For route planning over various sources, we studied the current existing public transit route planning algorithms. The to be selected base algorithm on which other route planning algorithms can be based, needs to work on top of a data model that allows for an efficient fragmentation strategy. Our hypothesis was that this way a new trade-off could be established, putting forward a cost-efficient way of publishing – as governmental organizations cannot afford to evaluate all queries over all datasets on their servers – as well as leave room for client-side flexibility. For this purpose, we found the Connection Scan Algorithm (csa) to be a good fit.
We introduced the Linked Connections (lc) framework. An lc server publishes an ordered list of connections – departure and arrival pairs – in fragments interlinked with next and previous page links. The csa algorithm can then be implemented on the side of the data consumer. Enabling the client to do the query execution comes with benefits: (i) off-loading server, (ii) better user-perceived performance, (iii) more datasets can be taken into account, and (iv) privacy by design, as the query itself is never sent to a server.
The drawback of this publishing method is a higher bandwidth consumption, and when the client did not cache any resources yet, the querying – certainly when using a slow network – is slow. However, the clients do not necessarily need to be the end-user devices, also intermediary servers can evaluate queries over the web, and give concise and timely answers to a smaller set of end-users.
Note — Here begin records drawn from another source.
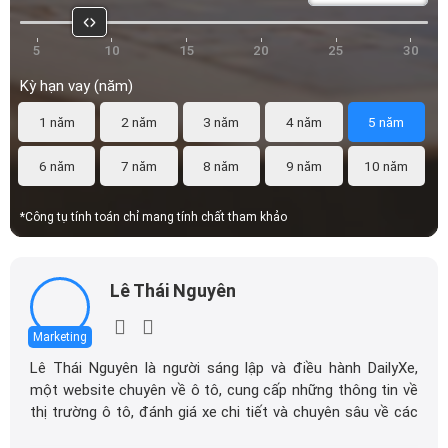
1 năm
2 năm
3 năm
4 năm
5 năm
6 năm
7 năm
8 năm
9 năm
10 năm
*Công tụ tính toán chỉ mang tính chất tham khảo
Lê Thái Nguyên
Marketing
Lê Thái Nguyên là người sáng lập và điều hành DailyXe,
một website chuyên về ô tô, cung cấp những thông tin về
thị trường ô tô, đánh giá xe chi tiết và chuyên sâu về các
dòng xe ô tô.
Với niềm đam mê mãnh liệt với xe hơi, Tôi đã xây dựng
Xem thêm
DailyXe trở thành một trong những địa chỉ tin cậy hàng
đầu cho những người yêu thích ô tô tại Việt Nam. Hãy
theo dõi tôi để cập nhật thông tin về thị trường ô tô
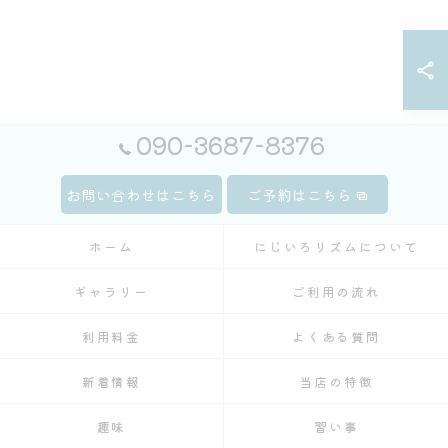
090-3687-8376
お問い合わせはこちら
ご予約はこちら
ホーム
にじいろリズムについて
ギャラリー
ご利用の流れ
利用料金
よくある質問
新着情報
当店の特徴
趣味
習い事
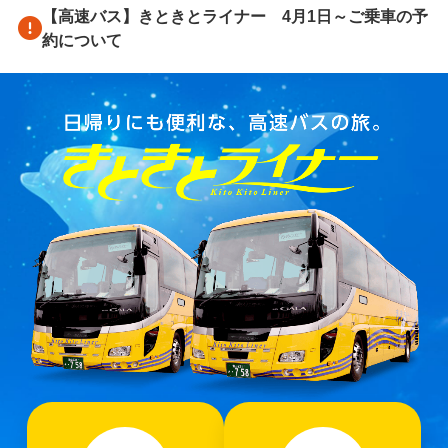
【高速バス】きときとライナー 4月1日～ご乗車の予
約について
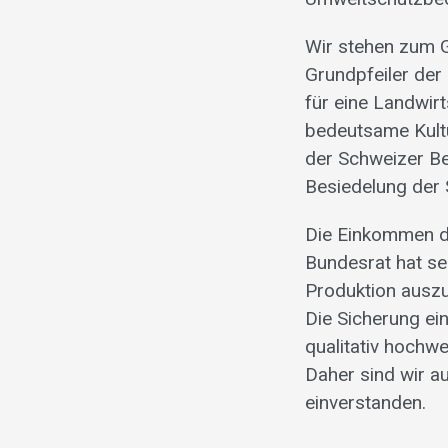
Wir stehen zum G
Grundpfeiler der 
für eine Landwir
bedeutsame Kultu
der Schweizer Be
Besiedelung der S
Die Einkommen de
Bundesrat hat se
Produktion auszur
Die Sicherung e
qualitativ hochw
Daher sind wir a
einverstanden.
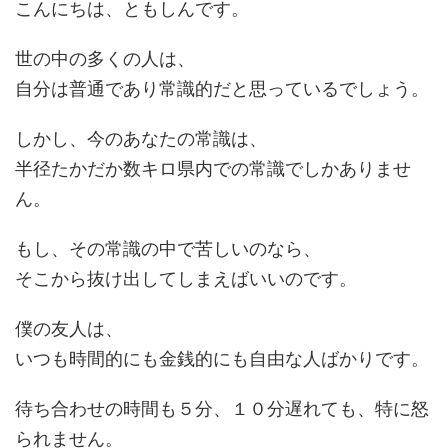
こんにちは、ともしんです。
世の中の多くの人は、
自分は普通であり常識的だと思っているでしょう。
しかし、今のあなたの常識は、
半径たかだか数キロ県内での常識でしかありませ
ん。
もし、その常識の中で苦しいのなら、
そこから抜け出してしまえばいいのです。
僕の友人は、
いつも時間的にも金銭的にも自由な人ばかりです。
待ち合わせの時間も５分、１０分遅れても、特に怒
られません。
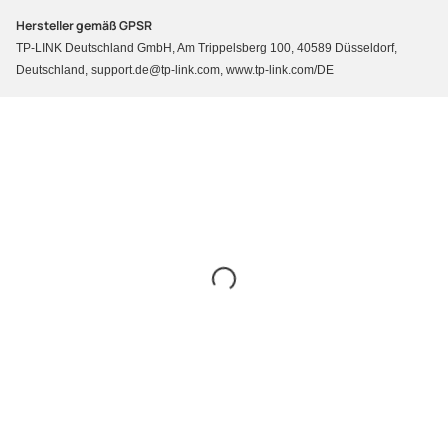
Hersteller gemäß GPSR
TP-LINK Deutschland GmbH, Am Trippelsberg 100, 40589 Düsseldorf,
Deutschland, support.de@tp-link.com, www.tp-link.com/DE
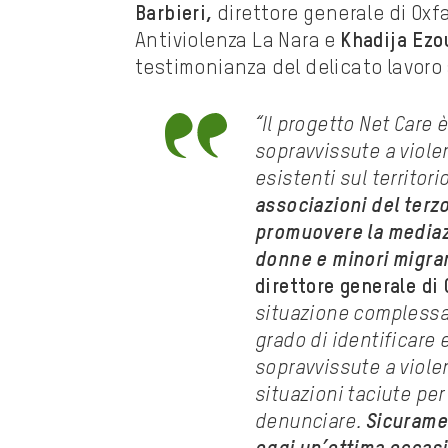
Barbieri,
direttore generale di Oxfa
Antiviolenza La Nara e
Khadija Ezo
testimonianza del delicato lavoro s
“Il progetto Net
Care è
sopravvissute a violen
esistenti
sul territori
associazioni del terz
promuovere la mediazi
donne e minori migran
direttore generale d
situazione complessa 
grado di identificare 
sopravvissute a viole
situazioni taciute pe
denunciare.
Sicuramen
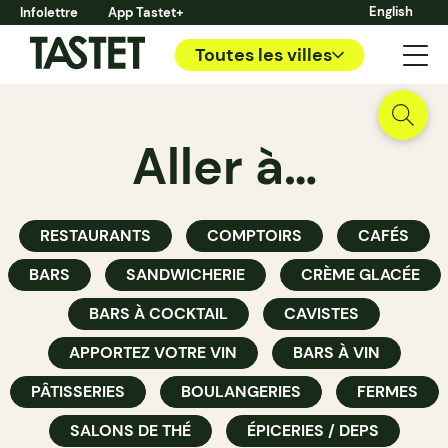
English
Infolettre
App Tastet+
Toutes les villes
Aller à…
RESTAURANTS
COMPTOIRS
CAFÉS
BARS
SANDWICHERIE
CRÈME GLACÉE
BARS À COCKTAIL
CAVISTES
APPORTEZ VOTRE VIN
BARS À VIN
PÂTISSERIES
BOULANGERIES
FERMES
SALONS DE THÉ
ÉPICERIES / DEPS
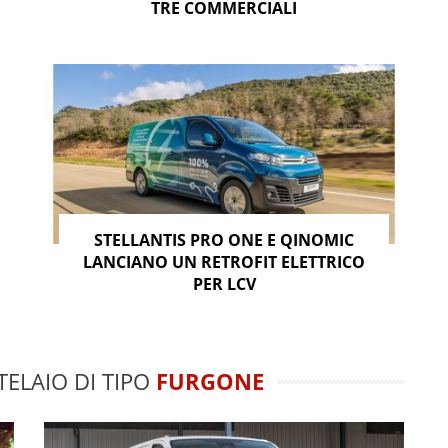
TRE COMMERCIALI
STELLANTIS PRO ONE E QINOMIC
LANCIANO UN RETROFIT ELETTRICO
PER LCV
TELAIO DI TIPO
FURGONE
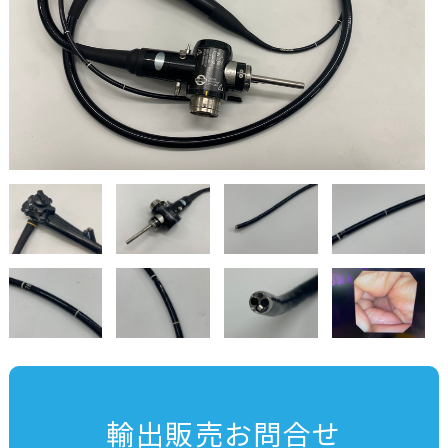
輸出販売お問合せ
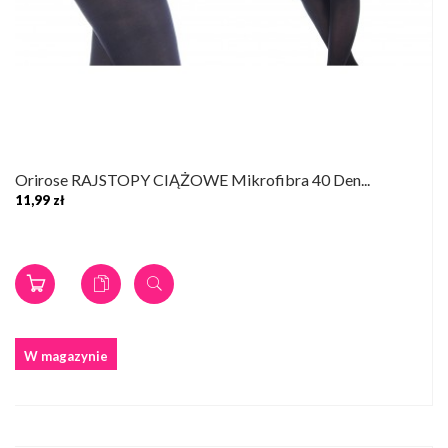
Orirose RAJSTOPY CIĄŻOWE Mikrofibra 40 Den...
11,99 zł
W magazynie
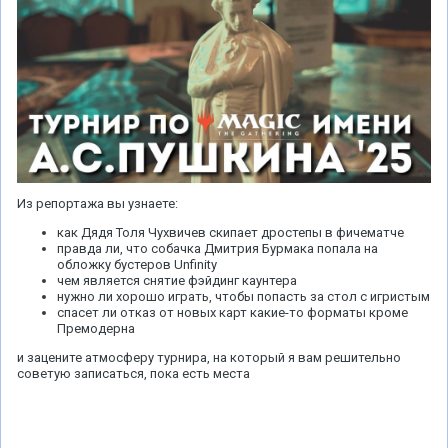
Из репортажа вы узнаете:
как Дядя Толя Чухвичев скипает дростепы в фичематче
правда ли, что собачка Дмитрия Бурмака попала на
обложку бустеров Unfinity
чем является снятие фэйдинг каунтера
нужно ли хорошо играть, чтобы попасть за стол с игристым
спасет ли отказ от новых карт какие-то форматы кроме
Премодерна
и зацените атмосферу турнира, на который я вам решительно
советую записаться, пока есть места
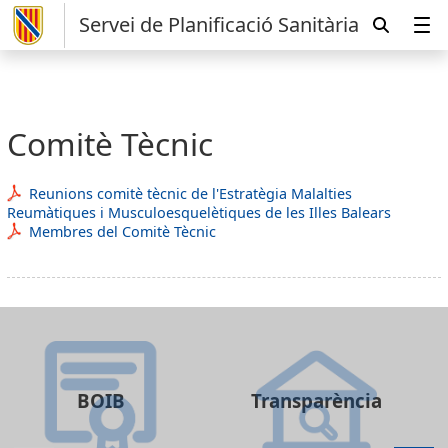
Servei de Planificació Sanitària
Comitè Tècnic
Reunions comitè tècnic de l'Estratègia Malalties
Reumàtiques i Musculoesquelètiques de les Illes Balears
Membres del Comitè Tècnic
BOIB
Transparència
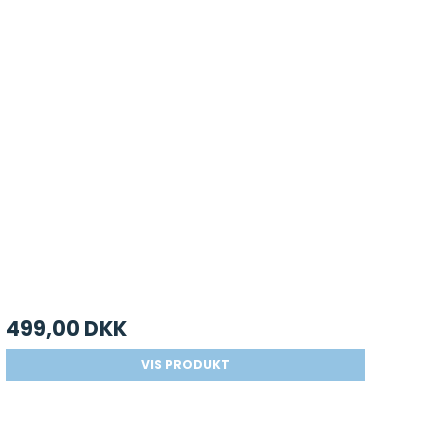
499,00 DKK
VIS PRODUKT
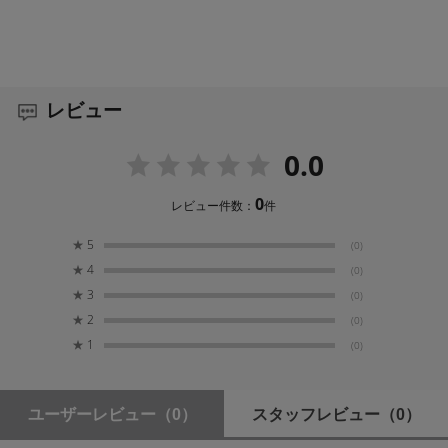
レビュー
0.0
0
レビュー件数：
件
★
5
(0)
★
4
(0)
★
3
(0)
★
2
(0)
★
1
(0)
ユーザーレビュー
（0）
スタッフレビュー
（0）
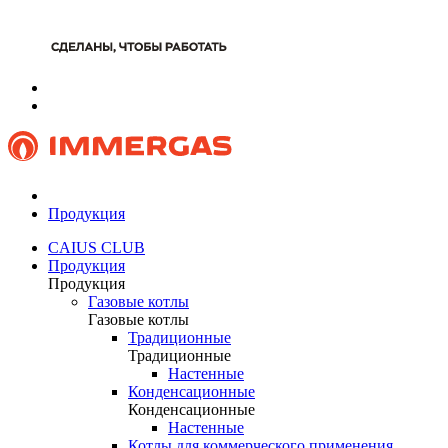
Продукция
CAIUS CLUB
Продукция
Продукция
Газовые котлы
Газовые котлы
Традиционные
Традиционные
Настенные
Конденсационные
Конденсационные
Настенные
Котлы для коммерческого применения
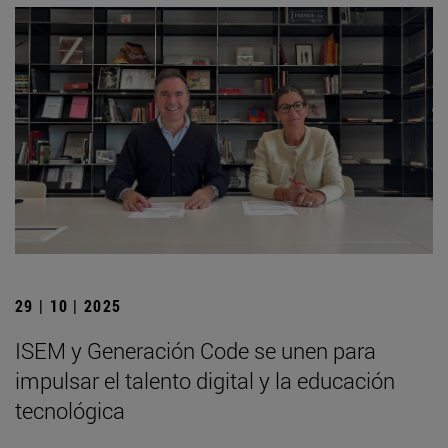
29 | 10 | 2025
ISEM y Generación Code se unen para
impulsar el talento digital y la educación
tecnológica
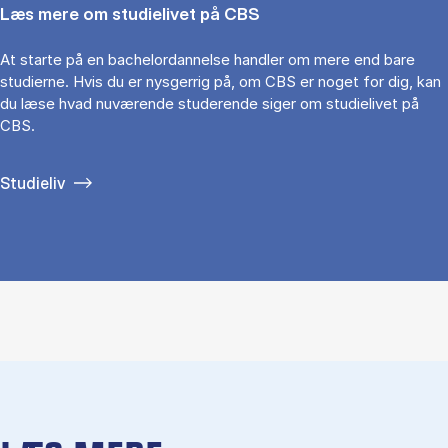
Læs mere om studielivet på CBS
At starte på en bachelordannelse handler om mere end bare
studierne. Hvis du er nysgerrig på, om CBS er noget for dig, kan
du læse hvad nuværende studerende siger om studielivet på
CBS.
Studieliv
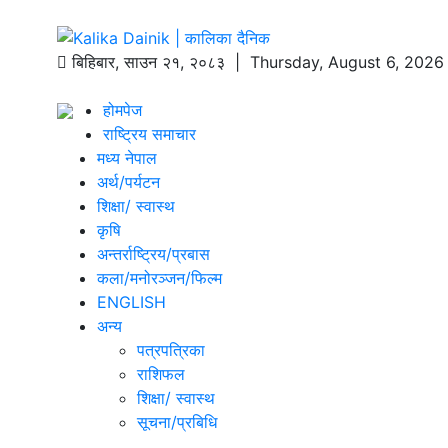
बिहिबार
,
साउन
२१
,
२०८३
| Thursday, August 6, 2026
होमपेज
राष्ट्रिय समाचार
मध्य नेपाल
अर्थ/पर्यटन
शिक्षा/ स्वास्थ
कृषि
अन्तर्राष्ट्रिय/प्रबास
कला/मनोरञ्जन/फिल्म
ENGLISH
अन्य
पत्रपत्रिका
राशिफल
शिक्षा/ स्वास्थ
सूचना/प्रबिधि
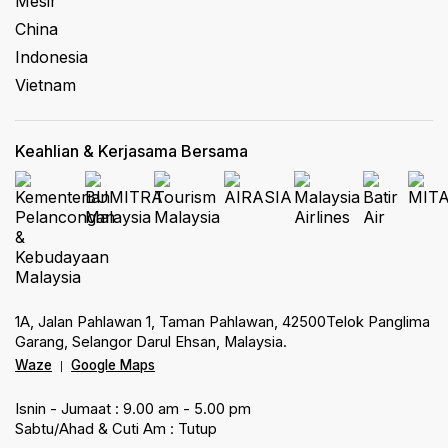
Mesir
China
Indonesia
Vietnam
Keahlian & Kerjasama Bersama
1A, Jalan Pahlawan 1, Taman Pahlawan, 42500Telok Panglima
Garang, Selangor Darul Ehsan, Malaysia.
Waze
Google Maps
|
Isnin - Jumaat : 9.00 am - 5.00 pm
Sabtu/Ahad & Cuti Am : Tutup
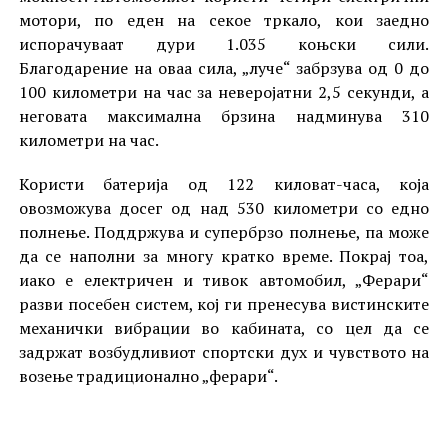
мотори, по еден на секое тркало, кои заедно
испорачуваат дури 1.035 коњски сили.
Благодарение на оваа сила, „луче“ забрзува од 0 до
100 километри на час за неверојатни 2,5 секунди, а
неговата максимална брзина надминува 310
километри на час.
Користи батерија од 122 киловат-часа, која
овозможува досег од над 530 километри со едно
полнење. Поддржува и супербрзо полнење, па може
да се наполни за многу кратко време. Покрај тоа,
иако е електричен и тивок автомобил, „Ферари“
разви посебен систем, кој ги пренесува вистинските
механички вибрации во кабината, со цел да се
задржат возбудливиот спортски дух и чувството на
возење традиционално „ферари“.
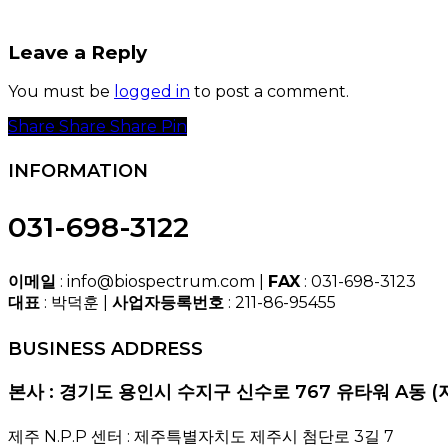
Leave a Reply
You must be
logged in
to post a comment.
Share
Share
Share
Share
Pin
INFORMATION
031-698-3122
이메일
: info@biospectrum.com |
FAX
: 031-698-3123
대표
: 박덕훈 |
사업자등록번호
: 211-86-95455
BUSINESS ADDRESS
본사 : 경기도 용인시 수지구 신수로 767 유타워 A동 (
제주 N.P.P 센터 : 제주특별자치도 제주시 첨단로 3길 7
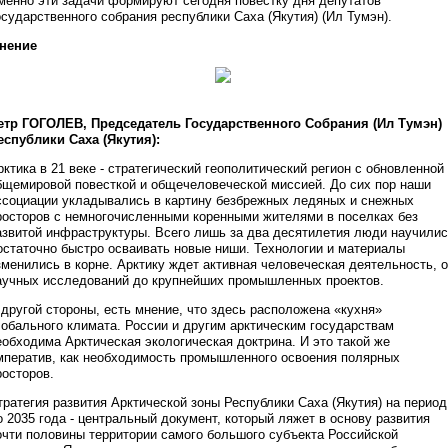
менно эти задачи формируют сегодня повестку дня депутатов
осударственного собрания республики Саха (Якутия) (Ил Тумэн).
нение
етр ГОГОЛЕВ, Председатель Государственного Собрания (Ил Тумэн)
еспублики Саха (Якутия):
рктика в 21 веке - стратегический геополитический регион с обновленной
бщемировой повесткой и общечеловеческой миссией. До сих пор наши
ссоциации укладывались в картину безбрежных ледяных и снежных
росторов с немногочисленными коренными жителями в поселках без
азвитой инфраструктуры. Всего лишь за два десятилетия люди научили
остаточно быстро осваивать новые ниши. Технологии и материалы
зменились в корне. Арктику ждет активная человеческая деятельность, о
аучных исследований до крупнейших промышленных проектов.
 другой стороны, есть мнение, что здесь расположена «кухня»
лобального климата. России и другим арктическим государствам
еобходима Арктическая экологическая доктрина. И это такой же
мператив, как необходимость промышленного освоения полярных
росторов.
тратегия развития Арктической зоны Республики Саха (Якутия) на период
о 2035 года - центральный документ, который ляжет в основу развития
очти половины территории самого большого субъекта Российской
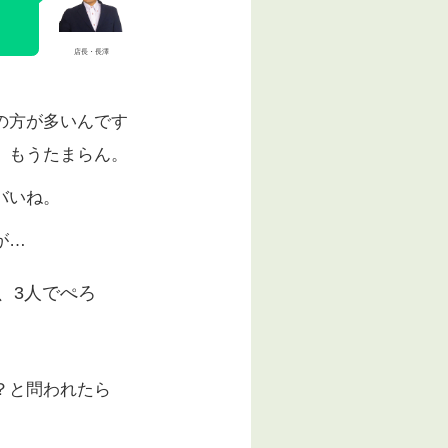
店長・長澤
の方が多いんです
、もうたまらん。
バいね。
が…
、3人でぺろ
？と問われたら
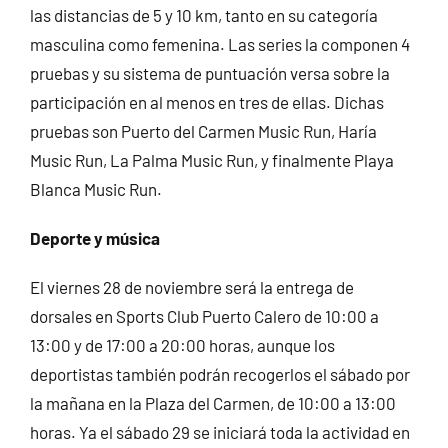
las distancias de 5 y 10 km, tanto en su categoría
masculina como femenina. Las series la componen 4
pruebas y su sistema de puntuación versa sobre la
participación en al menos en tres de ellas. Dichas
pruebas son Puerto del Carmen Music Run, Haría
Music Run, La Palma Music Run, y finalmente Playa
Blanca Music Run.
Deporte y música
El viernes 28 de noviembre será la entrega de
dorsales en Sports Club Puerto Calero de 10:00 a
13:00 y de 17:00 a 20:00 horas, aunque los
deportistas también podrán recogerlos el sábado por
la mañana en la Plaza del Carmen, de 10:00 a 13:00
horas. Ya el sábado 29 se iniciará toda la actividad en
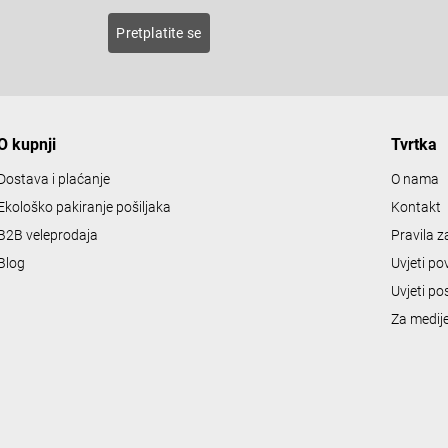
n
roducts
Pretplatite se
g
c
o
n
O kupnji
Tvrtka
t
r
Dostava i plaćanje
O nama
o
Ekološko pakiranje pošiljaka
Kontakt
l
B2B veleprodaja
Pravila 
s
Blog
Uvjeti po
Uvjeti po
Za medij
When studying whether an lc server should now also expose the functionality of wheelchair accessibility, we found that both client and server had more work to process the data.
With lc, we designed a framework with a high potential interoperability of all five levels on the Web. We researched a new trade-off for publishing public transport data by evaluating the cost-efficiency. The trade-off chosen allows for flexibility on the client-side, while offering a cost-efficient interface to data publishers.
In order to achieve a better Web ecosystem for sharing data, we propose a set of minimum extra requirements when using the http protocol. (i) Fragment your datasets and publish the documents over https. The way the fragments are chosen depends on the domain model. (ii) When you want to enable faster query answering, provide aggregated documents with appropriate links (useful for – for example – time series), or expose more fragments on the server-side. For scalability, (iii) add caching headers to each document. For discoverability, (iv) add hypermedia descriptions in the document. (v) A web address (uri) per object you describe, as well as http uris for the domain model. This way, each data element is documented and there will be a framework to raise the semantic interoperability. For the legal interoperability, (vi) add a link to a machine readable open license in the document. (vii) Add a Cross Origin Resource Sharing http header, enabling access from pages hosted on different origins. Finally, (viii) provide dcat-ap metadata for discoverability in Open Data Portals.
This approach does not limit itself to static data. The http protocol allows for caching resources for smaller amounts of time. Even when a document may change every couple of seconds, the resource can still be cached during that period of time, and a maximum load on a back-end system can be calculated.
Despite the old age of the Web – at least in terms of digital technology advances – there are still organizational challenges to overcome to build a global information system for the many. I hope this PhD can be the input for standardization activities within the (public) transport domain, and an inspiration to publishing on Web-scale for others.